SUPPLIED TEXT:
..............................

Ok, as you seen on my other post On what I recently installed and was tossing the idea of installing some Midbass drivers, so I was thing “ AGAIN” what if I installed a DSP just on a 4 speaker system 2 fairing and 2 lids, right now it does sound loud, clear and good so, would a DSP really make it sound that much better than what it is. I did reach out to NVS Audio and they would send me a DSP (pre tuned) and a T harness for my setup. What everyone’s take on this or should I leave it alone.
I mean if you got money to burn, then yeah, order up from NVS. I would guess he's going to charge you at least $600-700 for HKI DSP, T harness and canned tune.
You will not gain $600-700 worth of better sound. And I don't even know what speakers amp you are running. But if they are all coax, you're not going to gain much.
Proper gain and crossover setting is what makes a system. 9 out 10 people that listen a bike with proper gain and x-over settings vs a DSP bike, wouldn't know the difference.
NVS will sell the **** out of a DSP to you. Why? Because its easy money for him.
I'll share my own experience with going down the DSP path. When I had my system set up at first I thought it sounded OK. It was definitely loud and clear. Then again gunfire is loud and clear. I soon noticed that most of what I was hearing was mids and highs. The lower frequencies just got washed away in the wind. Adjusting the bass didn't really give me the sound I was after. What I really needed to do was lower the midrange frequencies. When tuning audio it is usually advisable to subtract before adding so to speak.
To test my theory I plugged up an old Alphasonik EQ I had left over from the eighties and fiddled with it. I immediately knew at that point that I wanted a DSP. The ability to subtract unwanted frequencies is even more important that trying to boost frequencies that you like, because at speed boosting will only get you so far.
I guess in a nutshell if I only had two speakers I would still want a DSP of some kind. It really can make that much of a difference.

..............................

INFORMATION GIVEN:
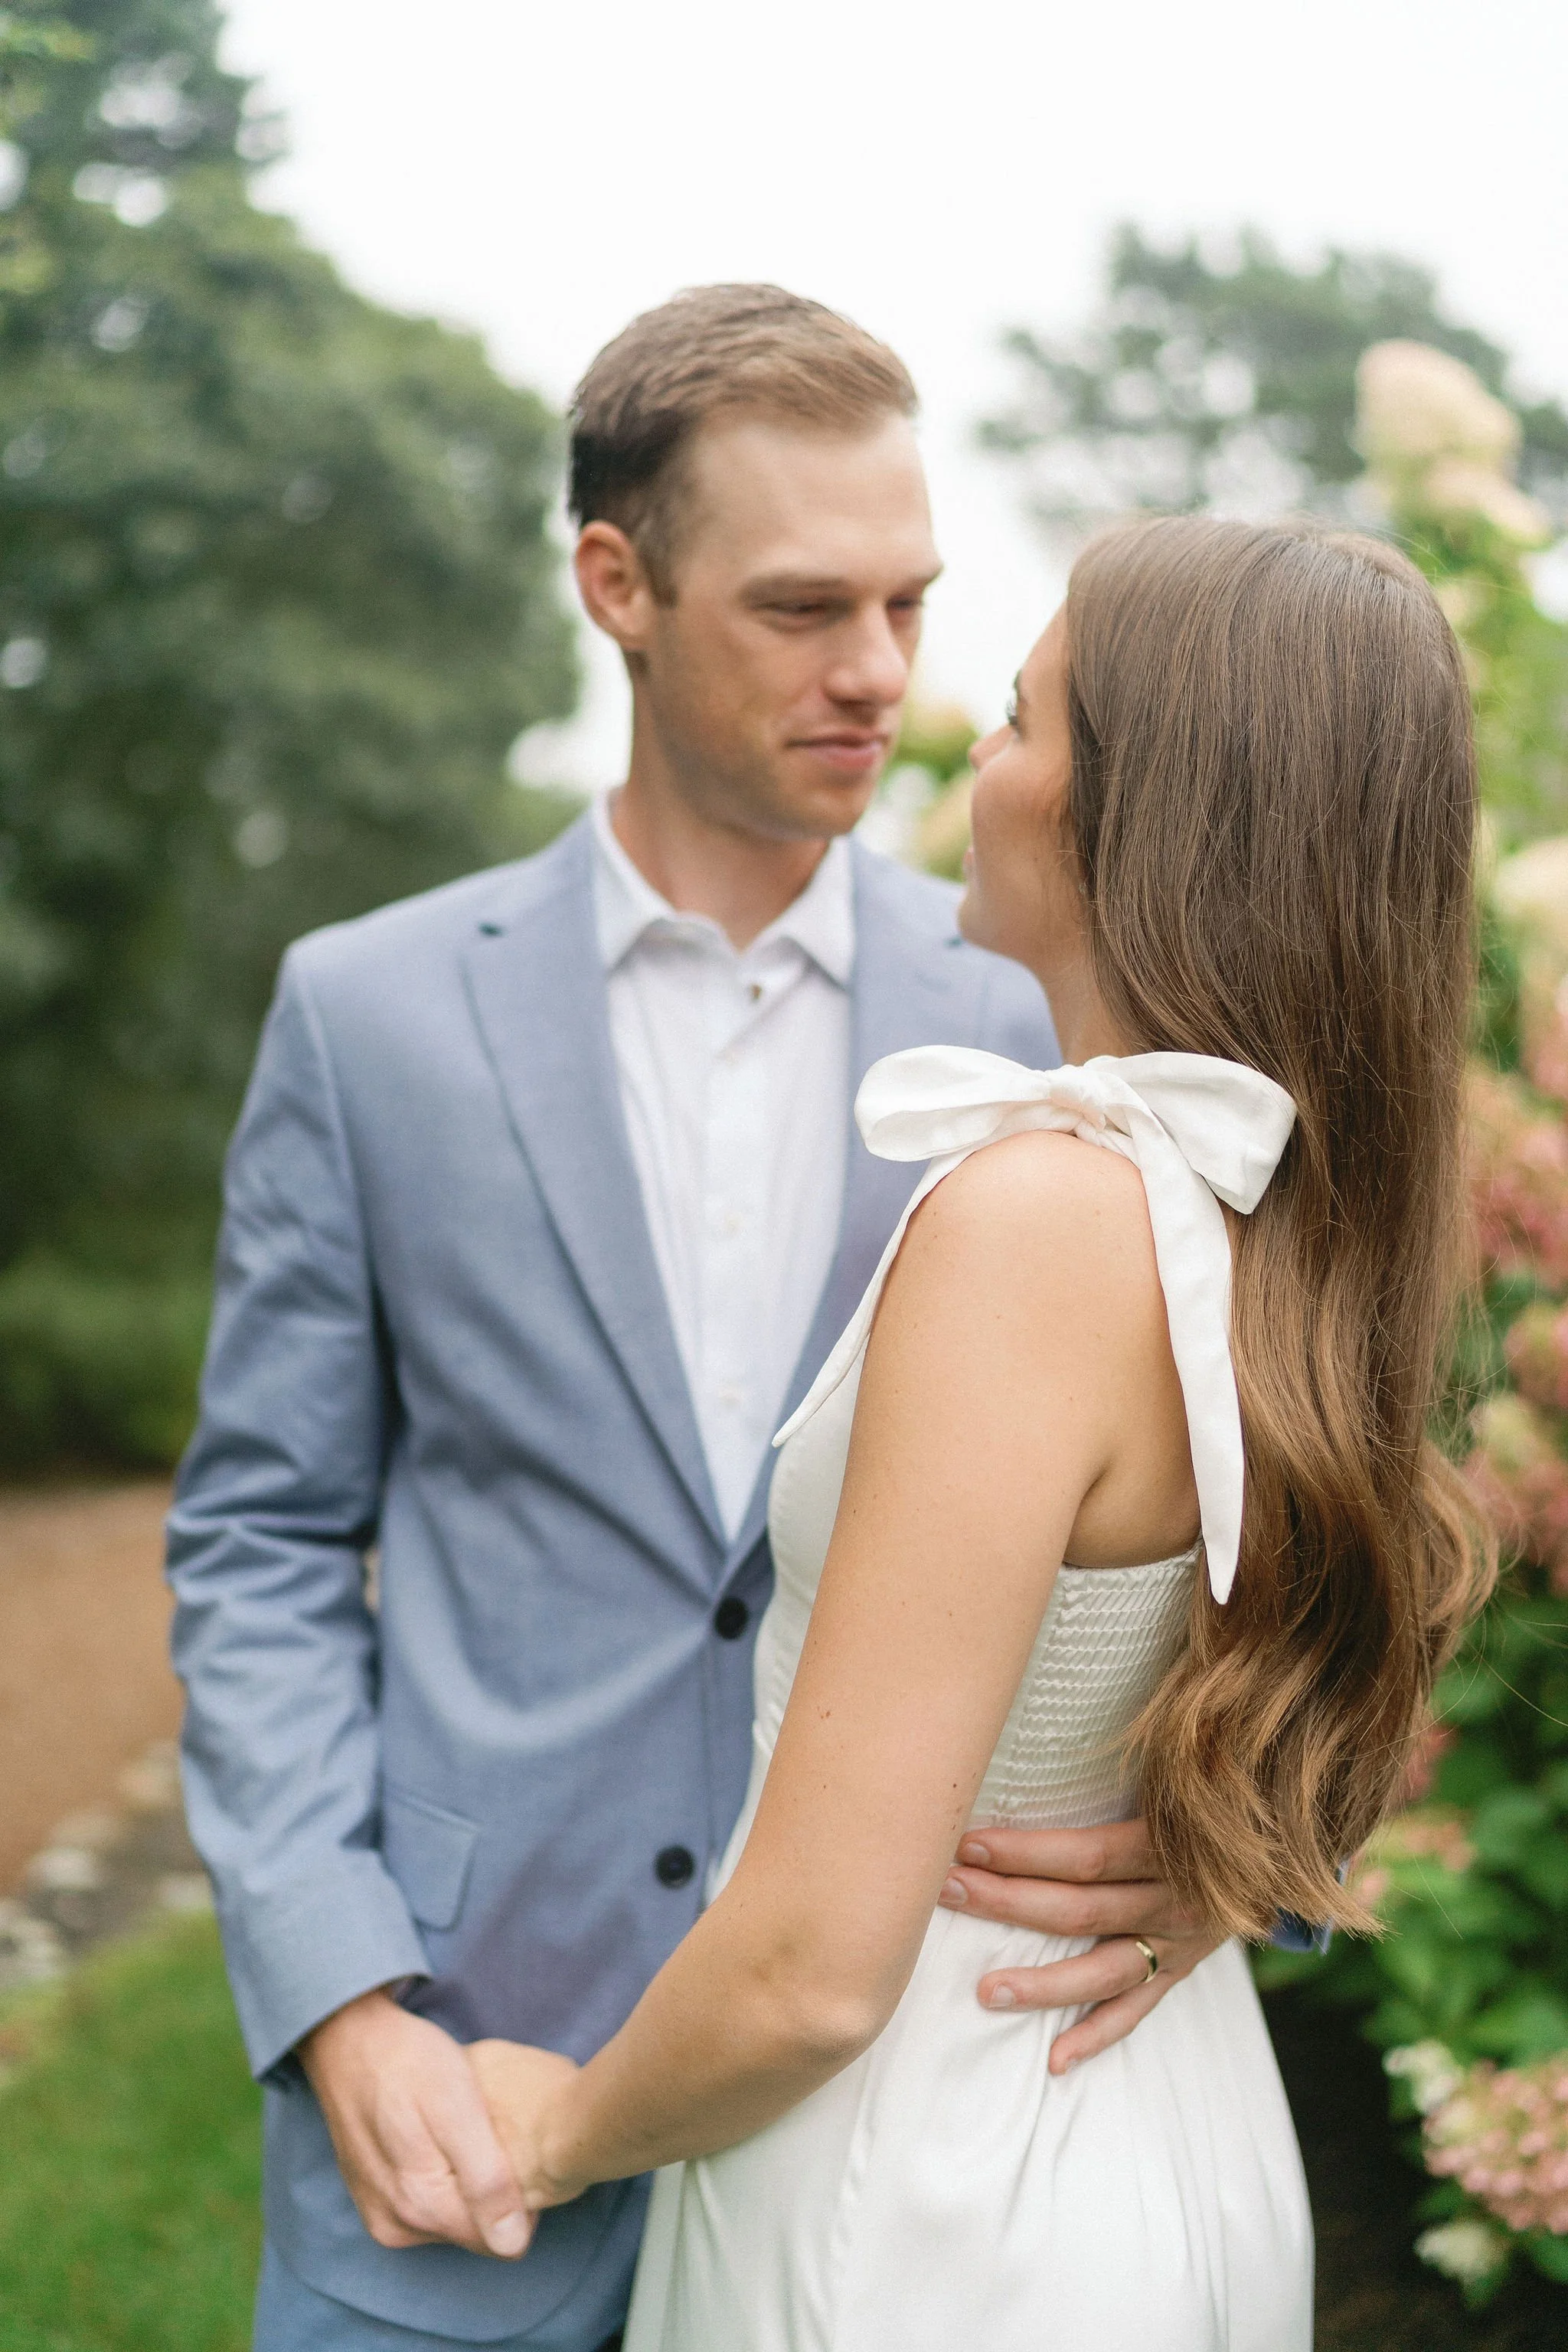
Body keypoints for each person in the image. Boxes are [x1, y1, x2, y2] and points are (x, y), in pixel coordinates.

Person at [167, 287, 1219, 2352]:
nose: (881, 675)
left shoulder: (1041, 1008)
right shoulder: (366, 1013)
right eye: (805, 607)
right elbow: (263, 1542)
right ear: (616, 584)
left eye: (913, 606)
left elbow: (1235, 1468)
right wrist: (339, 2000)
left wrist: (1214, 1834)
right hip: (454, 2094)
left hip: (903, 2101)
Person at [464, 515, 1494, 2350]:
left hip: (933, 2188)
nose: (978, 762)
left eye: (1023, 722)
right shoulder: (1275, 1207)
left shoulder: (1042, 1217)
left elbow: (803, 1978)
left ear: (1130, 819)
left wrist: (551, 2135)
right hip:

..............................

DIRECTIONS:
a – Answer these from the DSP forum thread:
(i) How many speakers are in the original poster's system, and where are they?
(ii) What price range does one reply guess NVS would charge for the DSP, T harness and canned tune?
(iii) What did one poster plug up to test the theory about lowering frequencies?
b – Please copy word for word the part of the DSP forum thread starting with "Proper gain and crossover" and going on through "money for him.".

RESPONSES:
a –
(i) Four: 2 fairing and 2 lids.
(ii) At least $600-700.
(iii) An old Alphasonik EQ left over from the eighties.

b –
Proper gain and crossover setting is what makes a system. 9 out 10 people that listen a bike with proper gain and x-over settings vs a DSP bike, wouldn't know the difference.
NVS will sell the **** out of a DSP to you. Why? Because its easy money for him.